# What the task requires:
Locate every line in the records below that contains the word "vehicles", and copy each of those lines.
++++ Materials provided ++++
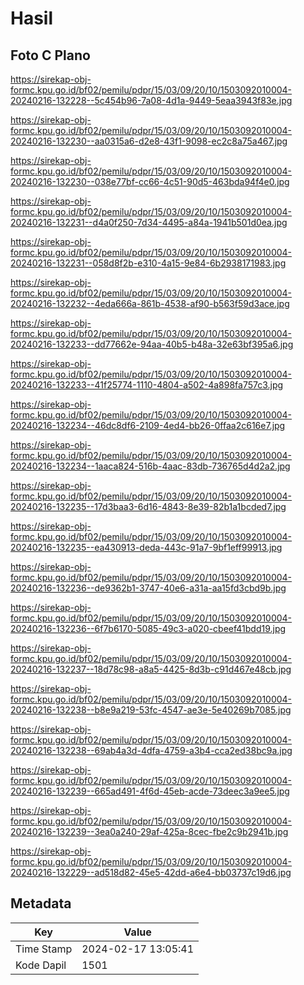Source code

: # Hasil

## Foto C Plano

https://sirekap-obj-formc.kpu.go.id/bf02/pemilu/pdpr/15/03/09/20/10/1503092010004-20240216-132228--5c454b96-7a08-4d1a-9449-5eaa3943f83e.jpg

https://sirekap-obj-formc.kpu.go.id/bf02/pemilu/pdpr/15/03/09/20/10/1503092010004-20240216-132230--aa0315a6-d2e8-43f1-9098-ec2c8a75a467.jpg

https://sirekap-obj-formc.kpu.go.id/bf02/pemilu/pdpr/15/03/09/20/10/1503092010004-20240216-132230--038e77bf-cc66-4c51-90d5-463bda94f4e0.jpg

https://sirekap-obj-formc.kpu.go.id/bf02/pemilu/pdpr/15/03/09/20/10/1503092010004-20240216-132231--d4a0f250-7d34-4495-a84a-1941b501d0ea.jpg

https://sirekap-obj-formc.kpu.go.id/bf02/pemilu/pdpr/15/03/09/20/10/1503092010004-20240216-132231--058d8f2b-e310-4a15-9e84-6b2938171983.jpg

https://sirekap-obj-formc.kpu.go.id/bf02/pemilu/pdpr/15/03/09/20/10/1503092010004-20240216-132232--4eda666a-861b-4538-af90-b563f59d3ace.jpg

https://sirekap-obj-formc.kpu.go.id/bf02/pemilu/pdpr/15/03/09/20/10/1503092010004-20240216-132233--dd77662e-94aa-40b5-b48a-32e63bf395a6.jpg

https://sirekap-obj-formc.kpu.go.id/bf02/pemilu/pdpr/15/03/09/20/10/1503092010004-20240216-132233--41f25774-1110-4804-a502-4a898fa757c3.jpg

https://sirekap-obj-formc.kpu.go.id/bf02/pemilu/pdpr/15/03/09/20/10/1503092010004-20240216-132234--46dc8df6-2109-4ed4-bb26-0ffaa2c616e7.jpg

https://sirekap-obj-formc.kpu.go.id/bf02/pemilu/pdpr/15/03/09/20/10/1503092010004-20240216-132234--1aaca824-516b-4aac-83db-736765d4d2a2.jpg

https://sirekap-obj-formc.kpu.go.id/bf02/pemilu/pdpr/15/03/09/20/10/1503092010004-20240216-132235--17d3baa3-6d16-4843-8e39-82b1a1bcded7.jpg

https://sirekap-obj-formc.kpu.go.id/bf02/pemilu/pdpr/15/03/09/20/10/1503092010004-20240216-132235--ea430913-deda-443c-91a7-9bf1eff99913.jpg

https://sirekap-obj-formc.kpu.go.id/bf02/pemilu/pdpr/15/03/09/20/10/1503092010004-20240216-132236--de9362b1-3747-40e6-a31a-aa15fd3cbd9b.jpg

https://sirekap-obj-formc.kpu.go.id/bf02/pemilu/pdpr/15/03/09/20/10/1503092010004-20240216-132236--6f7b6170-5085-49c3-a020-cbeef41bdd19.jpg

https://sirekap-obj-formc.kpu.go.id/bf02/pemilu/pdpr/15/03/09/20/10/1503092010004-20240216-132237--18d78c98-a8a5-4425-8d3b-c91d467e48cb.jpg

https://sirekap-obj-formc.kpu.go.id/bf02/pemilu/pdpr/15/03/09/20/10/1503092010004-20240216-132238--b8e9a219-53fc-4547-ae3e-5e40269b7085.jpg

https://sirekap-obj-formc.kpu.go.id/bf02/pemilu/pdpr/15/03/09/20/10/1503092010004-20240216-132238--69ab4a3d-4dfa-4759-a3b4-cca2ed38bc9a.jpg

https://sirekap-obj-formc.kpu.go.id/bf02/pemilu/pdpr/15/03/09/20/10/1503092010004-20240216-132239--665ad491-4f6d-45eb-acde-73deec3a9ee5.jpg

https://sirekap-obj-formc.kpu.go.id/bf02/pemilu/pdpr/15/03/09/20/10/1503092010004-20240216-132239--3ea0a240-29af-425a-8cec-fbe2c9b2941b.jpg

https://sirekap-obj-formc.kpu.go.id/bf02/pemilu/pdpr/15/03/09/20/10/1503092010004-20240216-132229--ad518d82-45e5-42dd-a6e4-bb03737c19d6.jpg


## Metadata

| Key        | Value               |
| ---------- | ------------------- |
| Time Stamp | 2024-02-17 13:05:41 |
| Kode Dapil | 1501                |



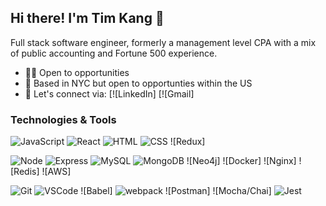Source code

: ## Hi there! I'm Tim Kang 👋
Full stack software engineer, formerly a management level CPA with a mix of public accounting and Fortune 500 experience. 
- 🙋‍♂️ Open to opportunities
- 📍 Based in NYC but open to opportunties within the US 
- 💬 Let's connect via:
[![LinkedIn]
[![Gmail]

### Technologies & Tools
![JavaScript](https://img.shields.io/badge/JavaScript%20-%23323330.svg?&style=flat-square&logo=javascript&logoColor=%23F7DF1E)
![React](https://img.shields.io/badge/React%20-%2320232a.svg?&style=flat-square&logo=react&logoColor=%2361DAFB)
![HTML](https://img.shields.io/badge/HTML5%20-%23E34F26.svg?&style=flat-square&logo=html5&logoColor=white)
![CSS](https://img.shields.io/badge/CSS3%20-%231572B6.svg?&style=flat-square&logo=css3&logoColor=white)
![Redux]

![Node](https://img.shields.io/badge/Node.js%20-%2343853D.svg?&style=flat-square&logo=node.js&logoColor=white)
![Express](https://img.shields.io/badge/Express%20-%23404d59.svg?&style=flat-square)
![MySQL](https://img.shields.io/badge/MySQL-%2300f.svg?&style=flat-square&logo=mysql&logoColor=white)
![MongoDB](https://img.shields.io/badge/MongoDB-%234ea94b.svg?&style=flat-square&logo=mongodb&logoColor=white)
![Neo4j]
![Docker]
![Nginx]
![Redis]
![AWS]

![Git](https://img.shields.io/badge/Git%20-%23F05033.svg?&style=flat-square&logo=git&logoColor=white)
![VSCode](https://img.shields.io/badge/VS%20Code%20-%23007ACC.svg?&style=flat-square&logo=visual-studio-code&logoColor=white)
![Babel]
![webpack](https://img.shields.io/badge/webpack%20-%238DD6F9.svg?&style=flat-square&logo=webpack&logoColor=black)
![Postman]
![Mocha/Chai]
![Jest](https://img.shields.io/badge/Jest%20-%23C21325.svg?&style=flat-square&logo=Jest&logoColor=white)
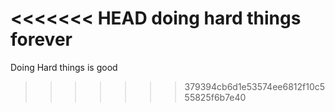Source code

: <<<<<<< HEAD
doing hard things forever
=======
Doing Hard things is good 
>>>>>>> 379394cb6d1e53574ee6812f10c555825f6b7e40
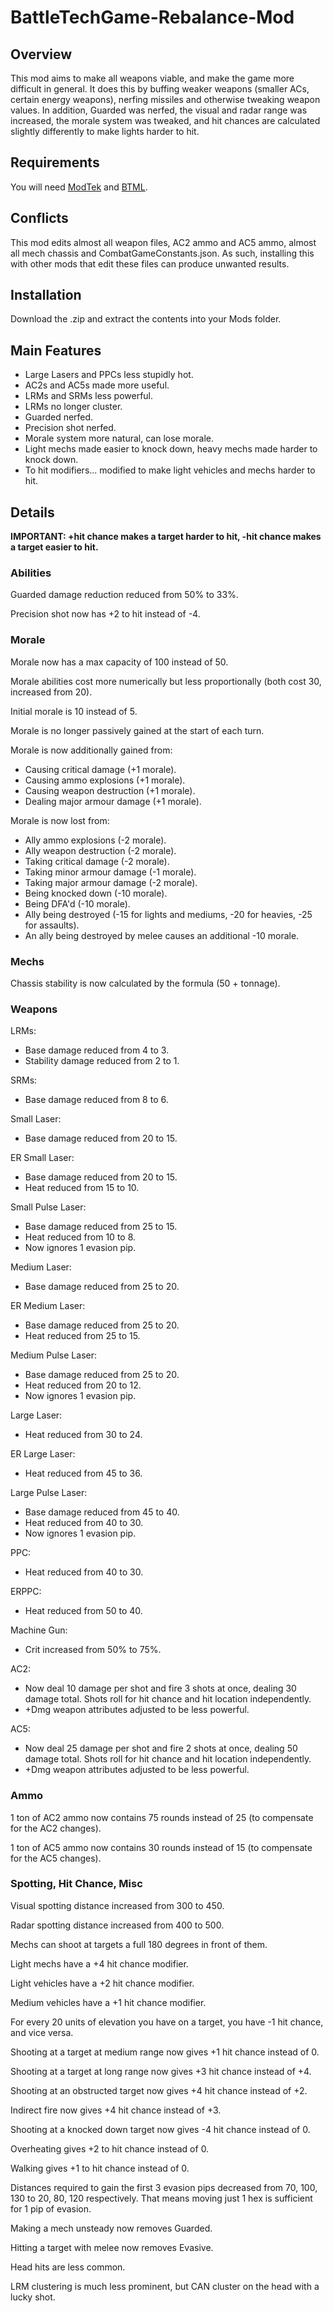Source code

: # BattleTechGame-Rebalance-Mod

## Overview

This mod aims to make all weapons viable, and make the game more difficult in general. It does this by buffing weaker weapons (smaller ACs, certain energy weapons), nerfing missiles and otherwise tweaking weapon values. In addition, Guarded was nerfed, the visual and radar range was increased, the morale system was tweaked, and hit chances are calculated slightly differently to make lights harder to hit.

## Requirements

You will need [ModTek](https://github.com/Mpstark/ModTek) and [BTML](https://github.com/Mpstark/BattleTechModLoader).

## Conflicts
This mod edits almost all weapon files, AC2 ammo and AC5 ammo, almost all mech chassis and CombatGameConstants.json. As such, installing this with other mods that edit these files can produce unwanted results.

## Installation

Download the .zip and extract the contents into your Mods folder.

## Main Features

- Large Lasers and PPCs less stupidly hot.
- AC2s and AC5s made more useful.
- LRMs and SRMs less powerful.
- LRMs no longer cluster.
- Guarded nerfed.
- Precision shot nerfed.
- Morale system more natural, can lose morale.
- Light mechs made easier to knock down, heavy mechs made harder to knock down.
- To hit modifiers... modified to make light vehicles and mechs harder to hit.

## Details

**IMPORTANT: +hit chance makes a target harder to hit, -hit chance makes a target easier to hit.**

### Abilities

Guarded damage reduction reduced from 50% to 33%.

Precision shot now has +2 to hit instead of -4.

### Morale

Morale now has a max capacity of 100 instead of 50.

Morale abilities cost more numerically but less proportionally (both cost 30, increased from 20).

Initial morale is 10 instead of 5.

Morale is no longer passively gained at the start of each turn.

Morale is now additionally gained from:
- Causing critical damage (+1 morale).
- Causing ammo explosions (+1 morale).
- Causing weapon destruction (+1 morale).
- Dealing major armour damage (+1 morale).

Morale is now lost from:
- Ally ammo explosions (-2 morale).
- Ally weapon destruction (-2 morale).
- Taking critical damage (-2 morale).
- Taking minor armour damage (-1 morale).
- Taking major armour damage (-2 morale).
- Being knocked down (-10 morale).
- Being DFA'd (-10 morale).
- Ally being destroyed (-15 for lights and mediums, -20 for heavies, -25 for assaults).
- An ally being destroyed by melee causes an additional -10 morale.

### Mechs

Chassis stability is now calculated by the formula (50 + tonnage).

### Weapons

LRMs:
- Base damage reduced from 4 to 3.
- Stability damage reduced from 2 to 1.

SRMs:
- Base damage reduced from 8 to 6.

Small Laser:
- Base damage reduced from 20 to 15.

ER Small Laser:
- Base damage reduced from 20 to 15. 
- Heat reduced from 15 to 10.

Small Pulse Laser:
- Base damage reduced from 25 to 15.
- Heat reduced from 10 to 8.
- Now ignores 1 evasion pip.

Medium Laser:
- Base damage reduced from 25 to 20.

ER Medium Laser:
- Base damage reduced from 25 to 20.
- Heat reduced from 25 to 15.

Medium Pulse Laser:
- Base damage reduced from 25 to 20.
- Heat reduced from 20 to 12.
- Now ignores 1 evasion pip.

Large Laser:
- Heat reduced from 30 to 24.

ER Large Laser:
- Heat reduced from 45 to 36.

Large Pulse Laser:
- Base damage reduced from 45 to 40.
- Heat reduced from 40 to 30.
- Now ignores 1 evasion pip.

PPC:
- Heat reduced from 40 to 30.

ERPPC:
- Heat reduced from 50 to 40.

Machine Gun:
- Crit increased from 50% to 75%.

AC2:
- Now deal 10 damage per shot and fire 3 shots at once, dealing 30 damage total. Shots roll for hit chance and hit location independently.
- +Dmg weapon attributes adjusted to be less powerful.

AC5:
- Now deal 25 damage per shot and fire 2 shots at once, dealing 50 damage total. Shots roll for hit chance and hit location independently. 
- +Dmg weapon attributes adjusted to be less powerful.

### Ammo

1 ton of AC2 ammo now contains 75 rounds instead of 25 (to compensate for the AC2 changes).

1 ton of AC5 ammo now contains 30 rounds instead of 15 (to compensate for the AC5 changes).

### Spotting, Hit Chance, Misc

Visual spotting distance increased from 300 to 450.

Radar spotting distance increased from 400 to 500.

Mechs can shoot at targets a full 180 degrees in front of them.

Light mechs have a +4 hit chance modifier.

Light vehicles have a +2 hit chance modifier.

Medium vehicles have a +1 hit chance modifier.

For every 20 units of elevation you have on a target, you have -1 hit chance, and vice versa.

Shooting at a target at medium range now gives +1 hit chance instead of 0.

Shooting at a target at long range now gives +3 hit chance instead of +4.

Shooting at an obstructed target now gives +4 hit chance instead of +2.

Indirect fire now gives +4 hit chance instead of +3.

Shooting at a knocked down target now gives -4 hit chance instead of 0.

Overheating gives +2 to hit chance instead of 0.

Walking gives +1 to hit chance instead of 0.

Distances required to gain the first 3 evasion pips decreased from 70, 100, 130 to 20, 80, 120 respectively. That means moving just 1 hex is sufficient for 1 pip of evasion.

Making a mech unsteady now removes Guarded.

Hitting a target with melee now removes Evasive.

Head hits are less common.

LRM clustering is much less prominent, but CAN cluster on the head with a lucky shot.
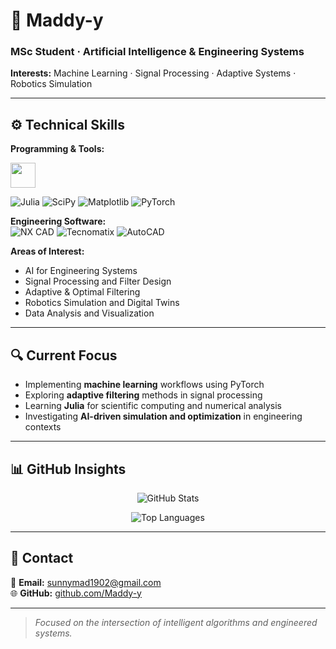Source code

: # 🧠 Maddy-y

### MSc Student · Artificial Intelligence & Engineering Systems  
**Interests:** Machine Learning · Signal Processing · Adaptive Systems · Robotics Simulation

---

## ⚙️ Technical Skills

**Programming & Tools:**  

<img src="https://raw.githubusercontent.com/yurijserrano/Github-Profile-Readme-Logos/master/languages/python.svg" width="40" />

![Julia](https://img.shields.io/badge/-Julia-9558B2?style=for-the-badge&logo=julia&logoColor=white)
![SciPy](https://img.shields.io/badge/scipy-%230C55A5.svg?style=for-the-badge&logo=scipy&logoColor=white)
![Matplotlib](https://img.shields.io/badge/matplotlib-%23ffffff.svg?style=for-the-badge&logo=matplotlib&logoColor=black)
![PyTorch](https://img.shields.io/badge/pytorch-%23EE4C2C.svg?style=for-the-badge&logo=pytorch&logoColor=white)

**Engineering Software:**  
![NX CAD](https://img.shields.io/badge/NX%20CAD-00579A?style=for-the-badge)
![Tecnomatix](https://img.shields.io/badge/Tecnomatix-1196C6?style=for-the-badge)
![AutoCAD](https://img.shields.io/badge/AutoCAD-E54120?style=for-the-badge&logo=autocad&logoColor=white)

**Areas of Interest:**  
- AI for Engineering Systems  
- Signal Processing and Filter Design  
- Adaptive & Optimal Filtering  
- Robotics Simulation and Digital Twins  
- Data Analysis and Visualization  

---

## 🔍 Current Focus

- Implementing **machine learning** workflows using PyTorch  
- Exploring **adaptive filtering** methods in signal processing  
- Learning **Julia** for scientific computing and numerical analysis  
- Investigating **AI-driven simulation and optimization** in engineering contexts  

---

## 📊 GitHub Insights

<div align="center">

![GitHub Stats](https://github-readme-stats.vercel.app/api?username=Maddy-y&show_icons=true&theme=tokyonight&hide_border=true&count_private=true)

![Top Languages](https://github-readme-stats.vercel.app/api/top-langs/?username=Maddy-y&layout=compact&theme=tokyonight&hide_border=true)

</div>

---

## 🧩 Contact

📧 **Email:** [sunnymad1902@gmail.com](mailto:sunnymad1902@gmail.com)  
🌐 **GitHub:** [github.com/Maddy-y](https://github.com/Maddy-y)

---

> *Focused on the intersection of intelligent algorithms and engineered systems.*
++++
# Solved exercise:
- To hit modifiers... modified to make light vehicles and mechs harder to hit.
Light vehicles have a +2 hit chance modifier.
Medium vehicles have a +1 hit chance modifier.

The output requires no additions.